• _What the task requires_
Would you return the lines that run from the start of the data below to the line with "независимых международных наблюдателей", both included, exactly as written and without pictures?
┌─ Records for this exercise
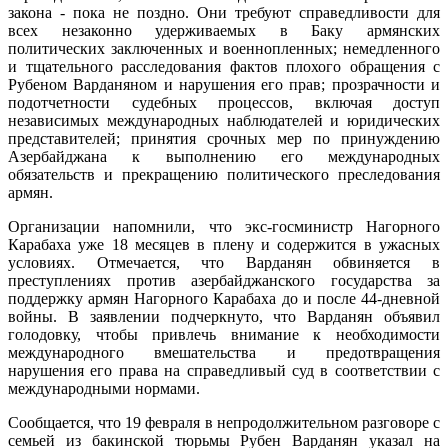
закона - пока не поздно. Они требуют справедливости для
всех незаконно удерживаемых в Баку армянских
политических заключенных и военнопленных; немедленного
и тщательного расследования фактов плохого обращения с
Рубеном Варданяном и нарушения его прав; прозрачности и
подотчетности судебных процессов, включая доступ
независимых международных наблюдателей и юридических
представителей; принятия срочных мер по принуждению
Азербайджана к выполнению его международных
обязательств и прекращению политического преследования
армян.
Организации напомнили, что экс-госминистр Нагорного
Карабаха уже 18 месяцев в плену и содержится в ужасных
условиях. Отмечается, что Варданян обвиняется в
преступлениях против азербайджанского государства за
поддержку армян Нагорного Карабаха до и после 44-дневной
войны. В заявлении подчеркнуто, что Варданян объявил
голодовку, чтобы привлечь внимание к необходимости
международного вмешательства и предотвращения
нарушения его права на справедливый суд в соответствии с
международными нормами.
Сообщается, что 19 февраля в непродолжительном разговоре с
семьей из бакинской тюрьмы Рубен Варданян указал на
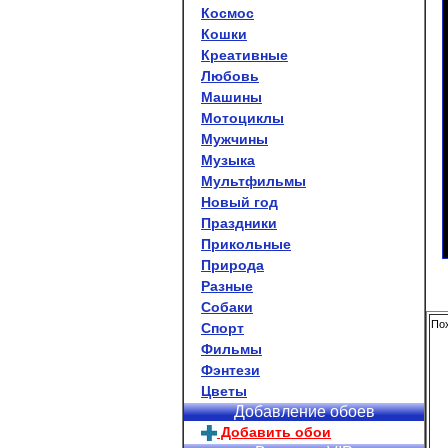
Космос
Кошки
Креативные
Любовь
Машины
Мотоциклы
Мужчины
Музыка
Мультфильмы
Новый год
Праздники
Прикольные
Природа
Разные
Собаки
Пох
Спорт
Фильмы
Фэнтези
Цветы
Добавление обоев
Добавить обои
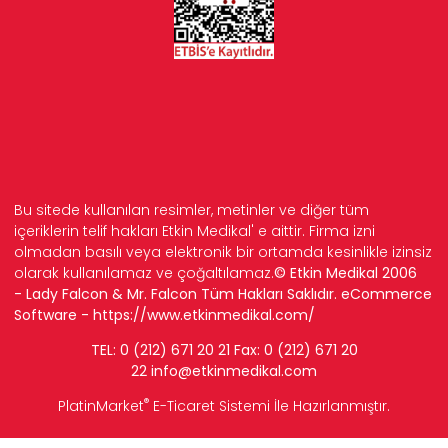
Bu sitede kullanılan resimler, metinler ve diğer tüm
içeriklerin telif hakları Etkin Medikal' e aittir. Firma izni
olmadan basılı veya elektronik bir ortamda kesinlikle izinsiz
olarak kullanılamaz ve çoğaltılamaz.
© Etkin Medikal 2006
- Lady Falcon & Mr. Falcon Tüm Hakları Saklıdır. eCommerce
Software -
https://www.etkinmedikal.com/
TEL: 0 (212) 671 20 21 Fax: 0 (212) 671 20
22
info
@etkinmedikal.com
®
PlatinMarket
E-Ticaret Sistemi
İle Hazırlanmıştır.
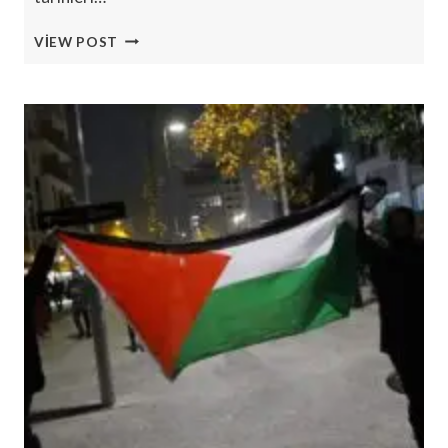
ABD,
VIEW POST
ÜLKELERI
FRANSIZ
VE
SUUDI
BM
KONFERANSINA
KATILMAMALARI
KONUSUNDA
UYARDI.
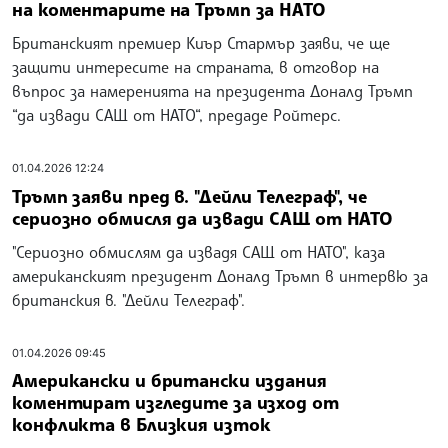
на коментарите на Тръмп за НАТО
Британският премиер Киър Стармър заяви, че ще
защити интересите на страната, в отговор на
въпрос за намеренията на президента Доналд Тръмп
“да извади САЩ от НАТО“, предаде Ройтерс.
01.04.2026 12:24
Тръмп заяви пред в. "Дейли Телеграф", че
сериозно обмисля да извади САЩ от НАТО
"Сериозно обмислям да извадя САЩ от НАТО", каза
американският президент Доналд Тръмп в интервю за
британския в. "Дейли Телеграф".
01.04.2026 09:45
Американски и британски издания
коментират изгледите за изход от
конфликта в Близкия изток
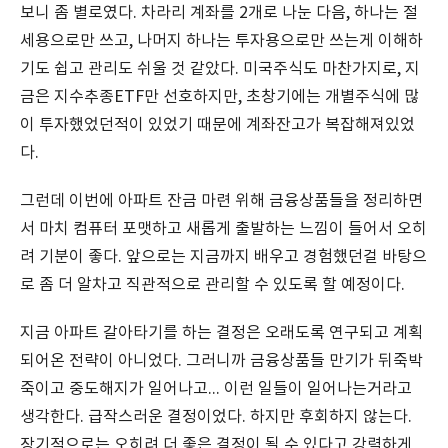
보니 좀 별로였다. 차라리 계좌를 2개로 나눈 다음, 하나는 절
세용으로만 쓰고, 나머지 하나는 투자용으로만 쓰는게 이해하
기도 쉽고 관리도 쉬울 것 같았다. 미국주식도 마찬가지로, 지
금은 지수추종ETF만 선호하지만, 초창기에는 개별주식에 많
이 투자했었던적이 있었기 때문에 계좌잔고가 복잡해져있었
다.
그런데 이번에 아파트 잔금 마련 위해 금융상품들을 정리하면
서 마치 컴퓨터 포맷하고 새롭게 출발하는 느낌이 들어서 오히
려 기분이 좋다. 앞으로는 지금까지 배우고 경험했던걸 바탕으
로 좀 더 알차고 직관적으로 관리할 수 있도록 할 예정이다.
지금 아파트 갈아타기를 하는 결정은 오래도록 연구되고 계획
되어온 전략이 아니었다. 그러니까 금융상품들 만기가 뒤죽박
죽이고 중도해지가 일어나고... 이런 일들이 일어나는거라고
생각한다. 급작스러운 결정이었다. 하지만 후회하지 않는다.
장기적으로는 오히려 더 좋은 결정이 될 수 있다고 강력하게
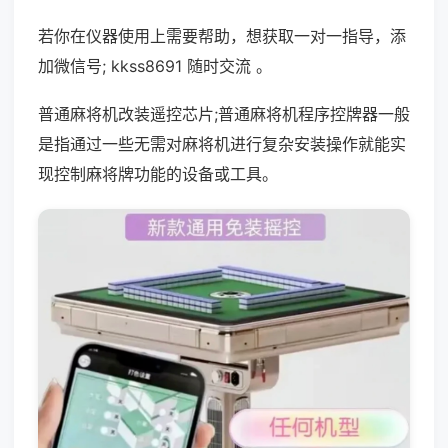
若你在仪器使用上需要帮助，想获取一对一指导，添
加微信号; kkss8691 随时交流 。
普通麻将机改装遥控芯片;普通麻将机程序控牌器一般
是指通过一些无需对麻将机进行复杂安装操作就能实
现控制麻将牌功能的设备或工具。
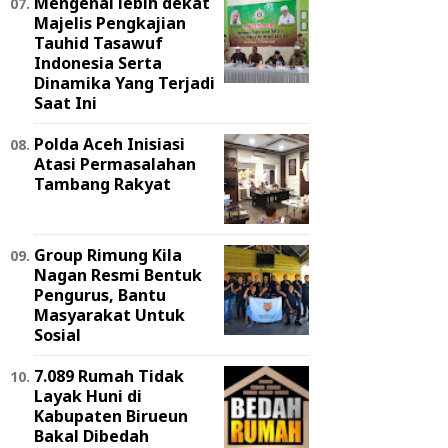
Mengenal lebih dekat
Majelis Pengkajian
Tauhid Tasawuf
Indonesia Serta
Dinamika Yang Terjadi
Saat Ini
Polda Aceh Inisiasi
Atasi Permasalahan
Tambang Rakyat
Group Rimung Kila
Nagan Resmi Bentuk
Pengurus, Bantu
Masyarakat Untuk
Sosial
7.089 Rumah Tidak
Layak Huni di
Kabupaten Birueun
Bakal Dibedah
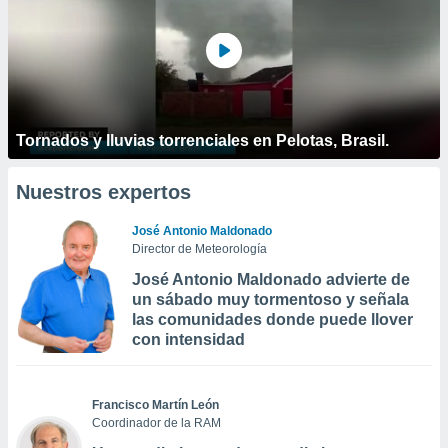
Tornados y lluvias torrenciales en Pelotas, Brasil.
Nuestros expertos
José Antonio Maldonado
Director de Meteorología
José Antonio Maldonado advierte de
un sábado muy tormentoso y señala
las comunidades donde puede llover
con intensidad
Francisco Martín León
Coordinador de la RAM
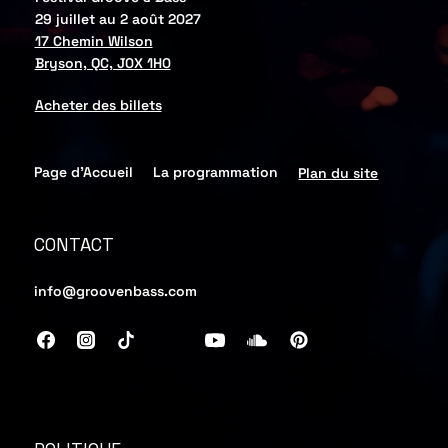
29 juillet au 2 août 2027
17 Chemin Wilson
Bryson, QC, J0X 1H0
Acheter des billets
Page d'Accueil
La programmation
Plan du site
CONTACT
info@groovenbass.com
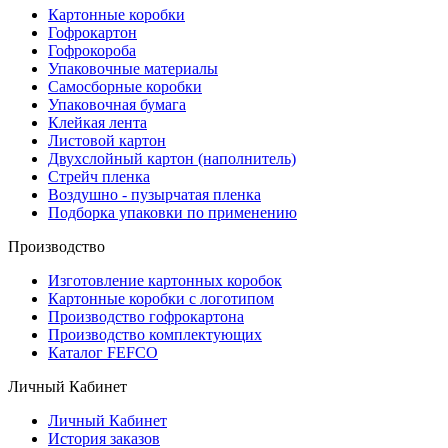
Картонные коробки
Гофрокартон
Гофрокороба
Упаковочные материалы
Самосборные коробки
Упаковочная бумага
Клейкая лента
Листовой картон
Двухслойный картон (наполнитель)
Стрейч пленка
Воздушно - пузырчатая пленка
Подборка упаковки по применению
Производство
Изготовление картонных коробок
Картонные коробки с логотипом
Производство гофрокартона
Производство комплектующих
Каталог FEFCO
Личный Кабинет
Личный Кабинет
История заказов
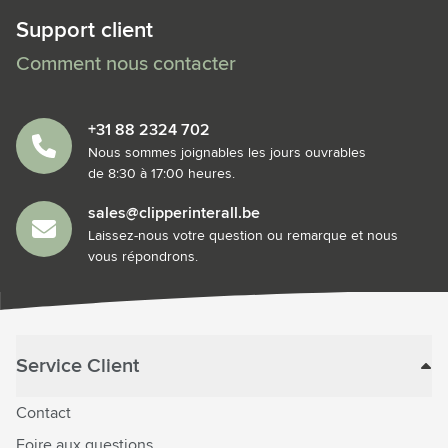
Support client
Comment nous contacter
+31 88 2324 702
Nous sommes joignables les jours ouvrables
de 8:30 à 17:00 heures.
sales@clipperinterall.be
Laissez-nous votre question ou remarque et nous
vous répondrons.
Service Client
Contact
Foire aux questions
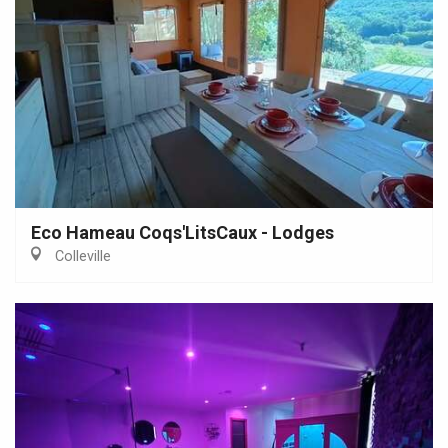
Eco Hameau Coqs'LitsCaux - Lodges
Colleville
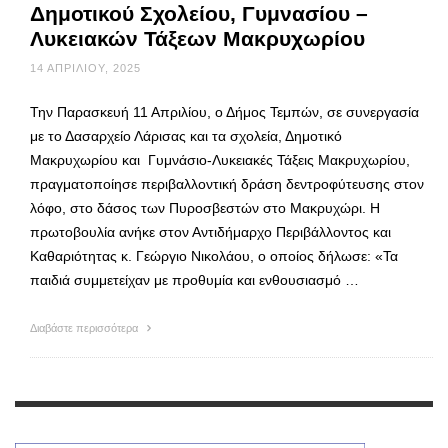
Δημοτικού Σχολείου, Γυμνασίου –
Λυκειακών Τάξεων Μακρυχωρίου
14 ΑΠΡΙΛΊΟΥ, 2025
Την Παρασκευή 11 Απριλίου, ο Δήμος Τεμπών, σε συνεργασία
με το Δασαρχείο Λάρισας και τα σχολεία, Δημοτικό
Μακρυχωρίου και Γυμνάσιο-Λυκειακές Τάξεις Μακρυχωρίου,
πραγματοποίησε περιβαλλοντική δράση δεντροφύτευσης στον
λόφο, στο δάσος των Πυροσβεστών στο Μακρυχώρι. Η
πρωτοβουλία ανήκε στον Αντιδήμαρχο Περιβάλλοντος και
Καθαριότητας κ. Γεώργιο Νικολάου, ο οποίος δήλωσε: «Τα
παιδιά συμμετείχαν με προθυμία και ενθουσιασμό …
Διαβάστε περισσότερα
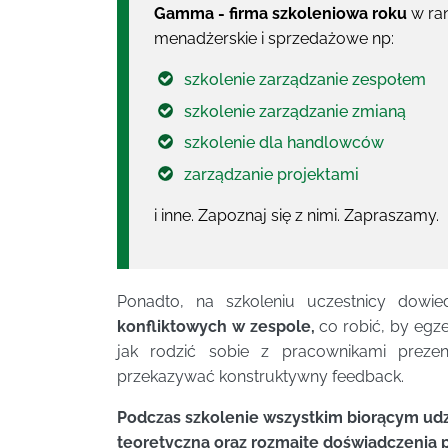
Gamma - firma szkoleniowa roku
w ran
menadżerskie i sprzedażowe np:
szkolenie zarządzanie zespołem
szkolenie zarządzanie zmianą
szkolenie dla handlowców
zarządzanie projektami
i inne. Zapoznaj się z nimi. Zapraszamy.
Ponadto, na szkoleniu uczestnicy dowi
konfliktowych w zespole,
co robić, by egz
jak rodzić sobie z pracownikami preze
przekazywać konstruktywny feedback.
Podczas szkolenie wszystkim biorącym udz
teoretyczna oraz rozmaite doświadczenia p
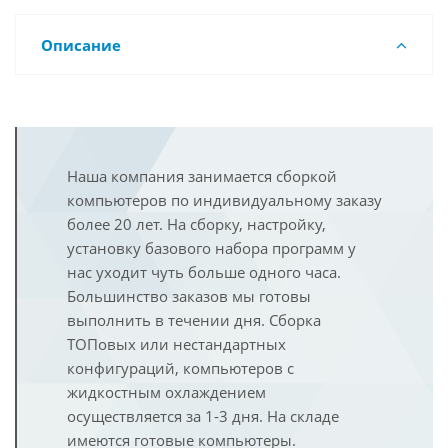
Описание
Наша компания занимается сборкой
компьютеров по индивидуальному заказу
более 20 лет. На сборку, настройку,
установку базового набора программ у
нас уходит чуть больше одного часа.
Большинство заказов мы готовы
выполнить в течении дня. Сборка
ТОПовых или нестандартных
конфигураций, компьютеров с
жидкостным охлаждением
осуществляется за 1-3 дня. На складе
имеются готовые компьютеры.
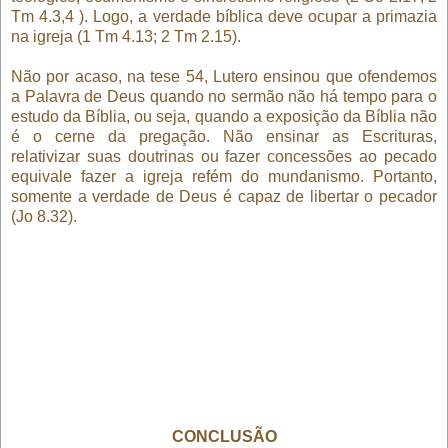
Tm 4.3,4 ). Logo, a verdade bíblica deve ocupar a primazia
na igreja (1 Tm 4.13; 2 Tm 2.15).
Não por acaso, na tese 54, Lutero ensinou que ofendemos
a Palavra de Deus quando no sermão não há tempo para o
estudo da Bíblia, ou seja, quando a exposição da Bíblia não
é o cerne da pregação. Não ensinar as Escrituras,
relativizar suas doutrinas ou fazer concessões ao pecado
equivale fazer a igreja refém do mundanismo. Portanto,
somente a verdade de Deus é capaz de libertar o pecador
(Jo 8.32).
CONCLUSÃO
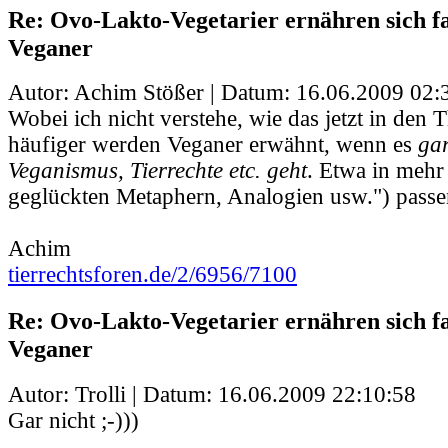
Re: Ovo-Lakto-Vegetarier ernähren sich fa
Veganer
Autor: Achim Stößer | Datum:
16.06.2009 02:
Wobei ich nicht verstehe, wie das jetzt in den
häufiger werden Veganer erwähnt, wenn es
gar
Veganismus, Tierrechte etc. geht
. Etwa in mehr
geglückten Metaphern, Analogien usw.") passen
Achim
tierrechtsforen.de/2/6956/7100
Re: Ovo-Lakto-Vegetarier ernähren sich fa
Veganer
Autor: Trolli | Datum:
16.06.2009 22:10:58
Gar nicht ;-)))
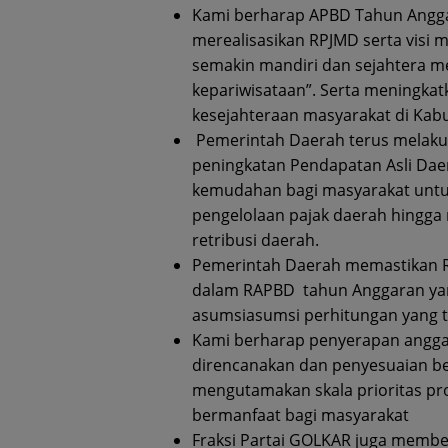
Kami berharap APBD Tahun Anggar
merealisasikan RPJMD serta visi 
semakin mandiri dan sejahtera me
kepariwisataan”. Serta meningkat
kesejahteraan masyarakat di Kab
Pemerintah Daerah terus melakuk
peningkatan Pendapatan Asli Daera
kemudahan bagi masyarakat unt
pengelolaan pajak daerah hingga
retribusi daerah.
Pemerintah Daerah memastikan R
dalam RAPBD tahun Anggaran yan
asumsiasumsi perhitungan yang te
Kami berharap penyerapan anggar
direncanakan dan penyesuaian bel
mengutamakan skala prioritas pr
bermanfaat bagi masyarakat
Fraksi Partai GOLKAR juga membe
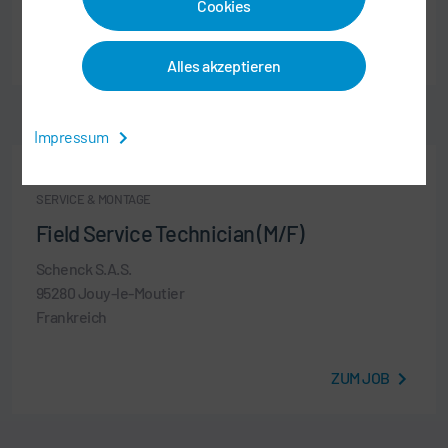
Cookies
ZUM JOB
Alles akzeptieren
Impressum
BERUFSERFAHRENE
SERVICE & MONTAGE
Field Service Technician (M/F)
Schenck S.A.S.
95280 Jouy-le-Moutier
Frankreich
ZUM JOB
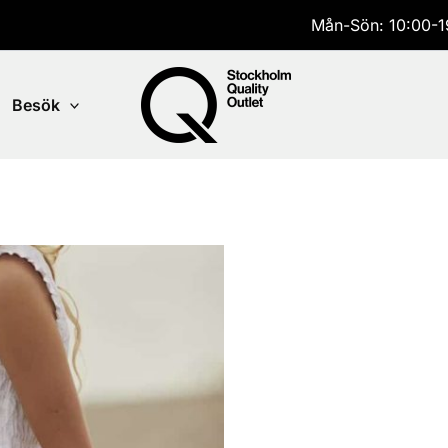
Mån-Sön: 10:00-1
Besök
└─
• _Task result_
закона - пока не поздно. Они требуют справедливости для
всех незаконно удерживаемых в Баку армянских
политических заключенных и военнопленных; немедленного
и тщательного расследования фактов плохого обращения с
Рубеном Варданяном и нарушения его прав; прозрачности и
подотчетности судебных процессов, включая доступ
независимых международных наблюдателей и юридических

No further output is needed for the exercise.